Apenas me encuentro en la entrada de la Estación Auditorio y ya lo puedo escuchar: un rugido, proveniente del subsuelo, producido por la gente. Gente, está por todas partes, mientras hago mi camino por las escaleras, los transeúntes van y vienen de prisa, e incluso hay varios instalados en los escalones, vendiendo desde cargadores para celular hasta playeras. “¿Sí alcanzó boleto güerita? ¿o se lo vendo?”, me dice un hombre con una barba negra prominente y de mediana edad, el cual me intenta vender boletos para el concierto de Carlos Rivera, el cual tendrá lugar esta noche en el Auditorio Nacional.
En el 2018 la estación recibió un redecorado londinense, trayendo consigo, a la escena de la estación de la línea siete, el estilo underground, y si no me pude percatar de esto con el gigantesco poste del mismo nombre a la entrada de la estación, lo hago ahora pues la escenografía es distinta, no mejor o peor, sólo diferente: las paredes son de azulejo blanco, estas parecen sostener bicicletas de distintos colores y tamaños en el aire. Al llegar me reciben tres muestras de las emblemáticas cabinas telefónicas a las cuales dos de ellas ahora sufren con la perdida de sus respectivos teléfonos, debajo de una de ellas también se sienta una mujer con su hija en manos pidiendo dinero.

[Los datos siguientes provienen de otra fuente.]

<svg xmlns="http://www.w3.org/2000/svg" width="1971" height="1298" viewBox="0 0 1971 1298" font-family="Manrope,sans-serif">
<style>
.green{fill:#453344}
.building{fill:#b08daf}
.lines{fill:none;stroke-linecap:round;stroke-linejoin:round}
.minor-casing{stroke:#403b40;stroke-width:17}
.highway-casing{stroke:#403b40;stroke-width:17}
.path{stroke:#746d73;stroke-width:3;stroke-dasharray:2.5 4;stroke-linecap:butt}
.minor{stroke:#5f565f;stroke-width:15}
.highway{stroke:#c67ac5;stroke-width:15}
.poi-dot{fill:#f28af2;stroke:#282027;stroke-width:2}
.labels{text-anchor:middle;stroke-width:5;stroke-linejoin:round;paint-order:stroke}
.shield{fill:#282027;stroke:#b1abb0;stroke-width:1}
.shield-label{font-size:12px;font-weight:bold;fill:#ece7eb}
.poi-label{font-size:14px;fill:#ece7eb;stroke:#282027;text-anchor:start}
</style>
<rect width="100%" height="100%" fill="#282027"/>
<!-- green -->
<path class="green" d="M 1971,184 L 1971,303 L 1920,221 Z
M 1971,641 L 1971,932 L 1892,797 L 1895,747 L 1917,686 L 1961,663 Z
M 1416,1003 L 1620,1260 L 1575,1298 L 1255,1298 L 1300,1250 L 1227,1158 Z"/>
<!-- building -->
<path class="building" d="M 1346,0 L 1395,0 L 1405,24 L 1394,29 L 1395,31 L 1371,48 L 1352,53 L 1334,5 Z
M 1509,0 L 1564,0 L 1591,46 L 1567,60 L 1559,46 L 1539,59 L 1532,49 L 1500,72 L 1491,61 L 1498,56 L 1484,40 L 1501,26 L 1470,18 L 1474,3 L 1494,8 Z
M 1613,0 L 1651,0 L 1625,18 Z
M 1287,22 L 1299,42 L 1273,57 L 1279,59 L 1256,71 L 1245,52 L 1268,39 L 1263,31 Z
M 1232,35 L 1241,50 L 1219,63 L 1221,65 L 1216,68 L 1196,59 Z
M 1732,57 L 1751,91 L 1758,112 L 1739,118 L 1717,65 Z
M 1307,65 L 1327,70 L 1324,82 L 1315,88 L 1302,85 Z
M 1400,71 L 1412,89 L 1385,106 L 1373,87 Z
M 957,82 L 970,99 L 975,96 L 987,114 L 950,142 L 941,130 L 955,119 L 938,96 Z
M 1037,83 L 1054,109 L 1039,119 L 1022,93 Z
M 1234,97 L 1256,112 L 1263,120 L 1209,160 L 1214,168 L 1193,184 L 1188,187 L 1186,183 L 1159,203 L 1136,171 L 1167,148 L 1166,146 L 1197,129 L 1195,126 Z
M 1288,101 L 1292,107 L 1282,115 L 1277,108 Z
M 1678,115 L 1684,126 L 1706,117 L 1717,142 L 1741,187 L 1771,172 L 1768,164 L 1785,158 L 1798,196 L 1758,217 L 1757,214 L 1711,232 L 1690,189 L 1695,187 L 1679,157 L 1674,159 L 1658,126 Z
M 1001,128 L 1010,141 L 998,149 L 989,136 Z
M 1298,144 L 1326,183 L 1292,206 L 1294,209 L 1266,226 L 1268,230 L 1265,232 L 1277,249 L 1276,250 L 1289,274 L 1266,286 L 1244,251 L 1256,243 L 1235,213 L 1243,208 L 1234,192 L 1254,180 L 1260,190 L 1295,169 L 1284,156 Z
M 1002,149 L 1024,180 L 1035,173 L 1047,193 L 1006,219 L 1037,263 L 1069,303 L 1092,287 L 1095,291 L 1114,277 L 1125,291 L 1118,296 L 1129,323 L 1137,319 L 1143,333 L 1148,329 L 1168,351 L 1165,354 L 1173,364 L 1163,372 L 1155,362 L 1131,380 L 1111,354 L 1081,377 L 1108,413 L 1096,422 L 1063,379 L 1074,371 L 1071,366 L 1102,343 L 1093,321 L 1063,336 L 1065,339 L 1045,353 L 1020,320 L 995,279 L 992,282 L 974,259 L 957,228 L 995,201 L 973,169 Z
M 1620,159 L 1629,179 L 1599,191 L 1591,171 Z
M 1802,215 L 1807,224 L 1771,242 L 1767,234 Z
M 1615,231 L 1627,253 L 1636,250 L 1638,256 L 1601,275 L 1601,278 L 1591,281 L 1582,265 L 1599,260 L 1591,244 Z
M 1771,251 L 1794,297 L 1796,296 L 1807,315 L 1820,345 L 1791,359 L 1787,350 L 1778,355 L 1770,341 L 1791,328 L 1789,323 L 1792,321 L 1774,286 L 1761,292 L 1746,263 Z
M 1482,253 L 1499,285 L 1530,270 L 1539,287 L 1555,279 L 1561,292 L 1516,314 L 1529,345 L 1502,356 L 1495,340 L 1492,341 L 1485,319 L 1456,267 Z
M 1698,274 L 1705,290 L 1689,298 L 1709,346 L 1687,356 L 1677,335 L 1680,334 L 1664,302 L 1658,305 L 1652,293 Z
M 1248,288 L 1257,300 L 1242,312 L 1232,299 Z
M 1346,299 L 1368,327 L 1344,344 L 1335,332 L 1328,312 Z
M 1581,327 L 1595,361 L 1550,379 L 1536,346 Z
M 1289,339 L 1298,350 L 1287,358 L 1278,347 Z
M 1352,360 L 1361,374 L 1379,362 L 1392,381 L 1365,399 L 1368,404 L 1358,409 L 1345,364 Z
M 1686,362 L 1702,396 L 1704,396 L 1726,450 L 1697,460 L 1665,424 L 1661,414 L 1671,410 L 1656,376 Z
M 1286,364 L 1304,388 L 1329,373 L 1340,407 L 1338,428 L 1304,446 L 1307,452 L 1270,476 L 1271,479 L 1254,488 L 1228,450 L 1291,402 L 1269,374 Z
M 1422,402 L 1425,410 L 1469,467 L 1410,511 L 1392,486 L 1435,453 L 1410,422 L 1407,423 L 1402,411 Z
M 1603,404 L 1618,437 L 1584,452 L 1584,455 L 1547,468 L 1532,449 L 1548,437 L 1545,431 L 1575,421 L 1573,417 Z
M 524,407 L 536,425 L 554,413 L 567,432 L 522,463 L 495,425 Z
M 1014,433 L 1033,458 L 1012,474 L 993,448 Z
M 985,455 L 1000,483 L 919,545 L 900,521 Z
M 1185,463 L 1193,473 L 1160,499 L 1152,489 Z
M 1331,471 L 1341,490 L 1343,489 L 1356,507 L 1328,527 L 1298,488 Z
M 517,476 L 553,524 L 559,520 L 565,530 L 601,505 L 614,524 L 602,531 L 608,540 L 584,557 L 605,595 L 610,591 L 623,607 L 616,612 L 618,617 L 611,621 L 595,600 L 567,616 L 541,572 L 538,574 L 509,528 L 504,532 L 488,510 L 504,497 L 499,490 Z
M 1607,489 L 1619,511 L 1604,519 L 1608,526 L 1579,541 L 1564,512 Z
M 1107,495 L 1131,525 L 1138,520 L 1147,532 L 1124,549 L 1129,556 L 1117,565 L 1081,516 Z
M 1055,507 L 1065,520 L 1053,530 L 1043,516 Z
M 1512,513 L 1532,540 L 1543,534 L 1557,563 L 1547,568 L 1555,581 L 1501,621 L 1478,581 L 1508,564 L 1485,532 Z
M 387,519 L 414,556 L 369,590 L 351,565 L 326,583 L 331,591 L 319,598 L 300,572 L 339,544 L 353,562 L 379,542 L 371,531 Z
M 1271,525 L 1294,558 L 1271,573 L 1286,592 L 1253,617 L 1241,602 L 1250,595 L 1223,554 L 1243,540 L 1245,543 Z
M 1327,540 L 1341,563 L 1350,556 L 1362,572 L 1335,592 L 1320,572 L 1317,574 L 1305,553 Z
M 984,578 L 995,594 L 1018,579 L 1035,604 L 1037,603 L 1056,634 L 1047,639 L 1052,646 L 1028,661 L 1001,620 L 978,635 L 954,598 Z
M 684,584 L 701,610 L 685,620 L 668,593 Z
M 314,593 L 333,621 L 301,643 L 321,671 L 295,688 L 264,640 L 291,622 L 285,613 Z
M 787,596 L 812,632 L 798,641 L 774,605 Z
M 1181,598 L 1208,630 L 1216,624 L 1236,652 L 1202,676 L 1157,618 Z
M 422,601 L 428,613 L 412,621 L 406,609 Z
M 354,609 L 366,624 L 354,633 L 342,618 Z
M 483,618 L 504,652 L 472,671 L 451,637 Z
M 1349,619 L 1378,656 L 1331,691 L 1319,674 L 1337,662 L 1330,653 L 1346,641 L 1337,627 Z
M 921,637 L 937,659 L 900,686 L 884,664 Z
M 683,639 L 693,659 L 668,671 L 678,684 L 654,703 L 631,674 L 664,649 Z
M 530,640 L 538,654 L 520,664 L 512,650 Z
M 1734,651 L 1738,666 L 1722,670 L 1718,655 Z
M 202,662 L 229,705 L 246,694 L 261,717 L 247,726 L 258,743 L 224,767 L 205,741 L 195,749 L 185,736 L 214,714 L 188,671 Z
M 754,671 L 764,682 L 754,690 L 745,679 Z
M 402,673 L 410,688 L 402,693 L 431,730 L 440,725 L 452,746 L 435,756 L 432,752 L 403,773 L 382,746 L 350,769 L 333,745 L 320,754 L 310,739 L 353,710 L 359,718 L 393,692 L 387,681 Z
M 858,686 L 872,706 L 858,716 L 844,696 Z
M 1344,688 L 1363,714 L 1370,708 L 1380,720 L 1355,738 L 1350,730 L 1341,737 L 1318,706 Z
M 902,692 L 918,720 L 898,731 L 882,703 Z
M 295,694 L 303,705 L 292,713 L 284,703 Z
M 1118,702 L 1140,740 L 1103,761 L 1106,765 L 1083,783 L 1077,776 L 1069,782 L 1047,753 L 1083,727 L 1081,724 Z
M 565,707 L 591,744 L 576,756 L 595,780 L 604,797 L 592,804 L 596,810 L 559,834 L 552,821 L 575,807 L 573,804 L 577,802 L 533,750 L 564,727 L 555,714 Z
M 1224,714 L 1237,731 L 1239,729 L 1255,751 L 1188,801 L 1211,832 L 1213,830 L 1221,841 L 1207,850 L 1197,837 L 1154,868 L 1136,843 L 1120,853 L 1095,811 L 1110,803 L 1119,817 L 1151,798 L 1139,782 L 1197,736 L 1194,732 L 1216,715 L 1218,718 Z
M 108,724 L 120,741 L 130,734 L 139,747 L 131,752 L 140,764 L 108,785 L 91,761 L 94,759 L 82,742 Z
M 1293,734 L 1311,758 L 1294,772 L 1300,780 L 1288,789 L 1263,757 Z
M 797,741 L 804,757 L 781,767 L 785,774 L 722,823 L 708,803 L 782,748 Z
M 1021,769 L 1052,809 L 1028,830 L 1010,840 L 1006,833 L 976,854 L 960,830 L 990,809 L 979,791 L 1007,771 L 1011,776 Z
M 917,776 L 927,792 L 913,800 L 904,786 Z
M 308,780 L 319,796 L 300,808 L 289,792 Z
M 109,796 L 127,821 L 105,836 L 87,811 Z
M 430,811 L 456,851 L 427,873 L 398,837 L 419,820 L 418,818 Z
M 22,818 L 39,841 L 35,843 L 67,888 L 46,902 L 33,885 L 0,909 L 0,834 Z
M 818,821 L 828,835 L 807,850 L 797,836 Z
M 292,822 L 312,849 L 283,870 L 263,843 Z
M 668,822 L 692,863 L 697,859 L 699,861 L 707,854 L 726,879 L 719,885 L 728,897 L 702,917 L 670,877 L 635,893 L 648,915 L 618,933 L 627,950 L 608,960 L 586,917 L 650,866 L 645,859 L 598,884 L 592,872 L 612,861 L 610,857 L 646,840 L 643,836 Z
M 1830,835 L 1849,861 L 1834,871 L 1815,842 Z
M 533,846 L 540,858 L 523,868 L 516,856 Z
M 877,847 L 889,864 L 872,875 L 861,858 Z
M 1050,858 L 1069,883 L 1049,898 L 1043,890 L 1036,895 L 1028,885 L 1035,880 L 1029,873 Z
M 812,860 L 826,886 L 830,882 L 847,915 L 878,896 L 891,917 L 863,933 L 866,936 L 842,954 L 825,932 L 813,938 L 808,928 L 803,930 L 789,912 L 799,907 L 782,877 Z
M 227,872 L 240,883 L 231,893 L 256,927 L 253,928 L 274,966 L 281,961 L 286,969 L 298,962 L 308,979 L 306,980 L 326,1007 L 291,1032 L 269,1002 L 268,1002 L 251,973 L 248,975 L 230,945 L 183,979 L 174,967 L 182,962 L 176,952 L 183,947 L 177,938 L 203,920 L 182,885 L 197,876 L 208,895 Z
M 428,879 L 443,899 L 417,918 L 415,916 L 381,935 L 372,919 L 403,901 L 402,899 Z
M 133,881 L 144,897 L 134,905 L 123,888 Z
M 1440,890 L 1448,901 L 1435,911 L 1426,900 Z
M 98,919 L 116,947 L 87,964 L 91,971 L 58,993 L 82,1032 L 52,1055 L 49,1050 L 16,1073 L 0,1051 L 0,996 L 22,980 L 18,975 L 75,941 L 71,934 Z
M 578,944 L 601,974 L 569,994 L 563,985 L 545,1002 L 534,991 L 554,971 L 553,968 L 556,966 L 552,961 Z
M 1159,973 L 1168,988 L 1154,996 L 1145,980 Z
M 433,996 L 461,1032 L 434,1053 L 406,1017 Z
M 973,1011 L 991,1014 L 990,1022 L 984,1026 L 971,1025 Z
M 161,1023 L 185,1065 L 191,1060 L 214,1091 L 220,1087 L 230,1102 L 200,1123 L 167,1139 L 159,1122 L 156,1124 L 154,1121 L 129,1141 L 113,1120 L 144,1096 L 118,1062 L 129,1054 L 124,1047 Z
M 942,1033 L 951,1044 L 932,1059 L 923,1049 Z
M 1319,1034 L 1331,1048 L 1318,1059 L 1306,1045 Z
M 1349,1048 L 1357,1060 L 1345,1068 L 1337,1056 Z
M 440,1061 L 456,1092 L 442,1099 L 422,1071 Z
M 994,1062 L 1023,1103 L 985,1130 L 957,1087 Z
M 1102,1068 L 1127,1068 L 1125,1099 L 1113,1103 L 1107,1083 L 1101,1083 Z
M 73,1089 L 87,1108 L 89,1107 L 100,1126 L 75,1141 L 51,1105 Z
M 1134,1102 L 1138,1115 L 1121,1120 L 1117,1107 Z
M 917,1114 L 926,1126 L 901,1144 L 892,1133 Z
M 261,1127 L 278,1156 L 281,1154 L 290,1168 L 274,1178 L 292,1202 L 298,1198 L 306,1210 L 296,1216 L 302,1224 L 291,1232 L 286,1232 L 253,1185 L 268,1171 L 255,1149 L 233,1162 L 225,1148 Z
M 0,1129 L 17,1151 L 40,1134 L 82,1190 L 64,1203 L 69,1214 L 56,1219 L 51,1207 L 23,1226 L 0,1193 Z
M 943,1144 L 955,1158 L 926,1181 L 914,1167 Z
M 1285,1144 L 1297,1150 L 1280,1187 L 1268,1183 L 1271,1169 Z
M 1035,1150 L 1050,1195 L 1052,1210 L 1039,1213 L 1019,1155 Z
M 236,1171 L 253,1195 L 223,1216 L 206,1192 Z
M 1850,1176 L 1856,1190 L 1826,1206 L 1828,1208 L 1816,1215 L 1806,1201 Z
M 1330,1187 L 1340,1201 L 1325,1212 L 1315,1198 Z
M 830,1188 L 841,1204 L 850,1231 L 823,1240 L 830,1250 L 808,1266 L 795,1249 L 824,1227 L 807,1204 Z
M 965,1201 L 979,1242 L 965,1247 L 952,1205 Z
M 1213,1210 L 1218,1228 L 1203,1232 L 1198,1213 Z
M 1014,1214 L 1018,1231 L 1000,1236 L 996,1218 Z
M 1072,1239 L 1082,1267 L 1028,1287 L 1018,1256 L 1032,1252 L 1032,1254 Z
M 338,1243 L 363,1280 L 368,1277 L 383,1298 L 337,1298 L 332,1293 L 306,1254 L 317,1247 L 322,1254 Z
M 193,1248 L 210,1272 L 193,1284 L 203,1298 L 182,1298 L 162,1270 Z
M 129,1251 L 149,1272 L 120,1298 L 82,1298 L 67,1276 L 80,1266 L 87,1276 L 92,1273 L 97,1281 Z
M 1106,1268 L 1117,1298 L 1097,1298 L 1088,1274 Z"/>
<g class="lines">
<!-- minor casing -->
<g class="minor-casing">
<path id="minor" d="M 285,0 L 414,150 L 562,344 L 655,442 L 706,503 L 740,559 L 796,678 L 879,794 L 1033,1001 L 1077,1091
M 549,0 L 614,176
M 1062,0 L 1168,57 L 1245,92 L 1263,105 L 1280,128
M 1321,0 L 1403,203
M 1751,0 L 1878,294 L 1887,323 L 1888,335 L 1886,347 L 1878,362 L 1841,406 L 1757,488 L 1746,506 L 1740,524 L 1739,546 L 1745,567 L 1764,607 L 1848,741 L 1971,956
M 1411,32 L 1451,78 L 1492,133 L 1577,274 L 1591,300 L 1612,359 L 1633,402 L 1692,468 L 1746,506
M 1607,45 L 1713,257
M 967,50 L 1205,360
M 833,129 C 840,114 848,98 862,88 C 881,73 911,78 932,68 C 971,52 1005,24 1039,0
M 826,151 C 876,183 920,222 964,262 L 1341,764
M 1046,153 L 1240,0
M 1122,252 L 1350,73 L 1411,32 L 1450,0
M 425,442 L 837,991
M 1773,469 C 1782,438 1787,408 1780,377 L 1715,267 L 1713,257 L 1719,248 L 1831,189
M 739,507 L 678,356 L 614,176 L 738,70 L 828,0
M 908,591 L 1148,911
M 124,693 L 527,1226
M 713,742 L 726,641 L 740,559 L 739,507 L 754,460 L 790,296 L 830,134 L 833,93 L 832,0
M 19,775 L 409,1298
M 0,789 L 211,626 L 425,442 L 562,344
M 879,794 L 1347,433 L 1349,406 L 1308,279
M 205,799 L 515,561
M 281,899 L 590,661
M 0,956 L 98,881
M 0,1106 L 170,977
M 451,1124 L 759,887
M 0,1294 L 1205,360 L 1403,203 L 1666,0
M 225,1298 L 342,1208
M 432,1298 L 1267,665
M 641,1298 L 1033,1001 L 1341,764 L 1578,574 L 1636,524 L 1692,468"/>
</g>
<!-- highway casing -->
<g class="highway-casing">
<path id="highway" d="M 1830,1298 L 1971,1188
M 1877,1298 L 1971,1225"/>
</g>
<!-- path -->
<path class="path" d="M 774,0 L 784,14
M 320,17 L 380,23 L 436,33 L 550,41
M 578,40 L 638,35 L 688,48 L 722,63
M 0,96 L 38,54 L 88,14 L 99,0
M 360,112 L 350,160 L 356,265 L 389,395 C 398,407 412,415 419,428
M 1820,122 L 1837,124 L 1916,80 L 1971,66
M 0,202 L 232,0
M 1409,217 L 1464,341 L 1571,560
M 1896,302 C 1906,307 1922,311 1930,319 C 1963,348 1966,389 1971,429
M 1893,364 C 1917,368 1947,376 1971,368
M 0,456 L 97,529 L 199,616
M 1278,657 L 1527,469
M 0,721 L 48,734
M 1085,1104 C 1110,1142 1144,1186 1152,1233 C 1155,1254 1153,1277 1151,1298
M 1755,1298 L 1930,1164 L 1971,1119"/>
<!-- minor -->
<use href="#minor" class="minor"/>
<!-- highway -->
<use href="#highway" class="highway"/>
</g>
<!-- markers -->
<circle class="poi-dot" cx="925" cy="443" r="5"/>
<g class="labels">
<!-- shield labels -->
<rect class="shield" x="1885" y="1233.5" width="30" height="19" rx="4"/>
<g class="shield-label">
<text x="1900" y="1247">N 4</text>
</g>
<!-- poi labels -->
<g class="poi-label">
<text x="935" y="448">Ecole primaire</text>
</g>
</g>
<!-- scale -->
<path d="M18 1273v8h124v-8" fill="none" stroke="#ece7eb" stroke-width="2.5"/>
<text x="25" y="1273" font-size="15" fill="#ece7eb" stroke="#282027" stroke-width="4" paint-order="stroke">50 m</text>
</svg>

Son apenas las seis de la tarde y aunque no halla tanta gente se puede sentir la energía caótica en el lugar, las personas que desean llegar de un lugar a otro rápido, es por eso no me detengo por tanto tiempo, camino hacia los torniquetes, deslizo mi tarjeta para entrar de la manera más eficaz que conozco, no pasa,  la señora detrás de mi se ve fastidiada. Me regresó hacia la casilla, donde fila es un poco larga, y me permito ver a mis alrededores: hay una nueva exposición de fotografías, colocada en las paredes de la estación, conmemorando los 85 años de la construcción de        Bellas Artes. Cuando por fin logró entrar otra cosa logra llamar mi atención, es un mural, protagonizado por las interpretaciones caricaturescas de leyendas del rock and roll, interactuando entre sí en la Ciudad de México. Está desde Dianna Ross, Johnny Cash y Bruce Springsteen montados en un turibus hasta Madonna, recreando la célebre escena con el vestido blanco de Marilyn Monroe, a las afueras de la Estación Auditorio.
“pàsele, pàsele, no le cobramos por ver”, reclama Lupita, dueña del negocio “todo barato!!” el cual está ubicado a un costado de las escaleras para poder bajar al segundo nivel. El decorado británico continua: han pegado una fotografía en lo que engloba todas las escaleras del Big Ben, las paredes (con el azulejo blanco) ahora están simplemente tapizadas, pero mantienen el mismo estilo e incorporan diferentes posters, los cuales buscan ejemplificar la relación de hermandad que se tienen estos dos países.
Al ir bajando hacia el último nivel de la estación, de la nada, muchas personas comienzan a llegar de todas partes, la mayoría arreglada como si fuera a salir a un evento especial, es cuando lo recuerdo, el concierto de esta noche. Toda la muchedumbre que se ha creado alrededor de las escaleras eléctricas ha impregnado la zona con un olor bastante particular, una combinación loción, perfume y sudor. El ruido que predomina se caracteriza por el cuchicheo constante de la gente, los vagones arribando y de la canción de fondo que se está siendo reproducida en estos momentos, se trata de what makes you beatiful de la banda británica One Directon .
Al entrar al vagón, en camino a la estación Polanco, me alegro de que no haya tanta gente dentro, pero aun así me topó con varios grupos de familias y amigos vestidos de gala. Una pareja se encuentra abrazada, el uno con el otro, en uno de los tubos y una de las manos del chico está acariciando la pansa de su chica claramente embarazada. Antes de cerrarse las puertas un hombre entra con una bocina enorme promocionando “los mejores hits de Queen”. La colisión estos dos países resulta tener una clase de sentido cómico, pues, aunque la ambientación es británica la personalidad se mantiene mexicana.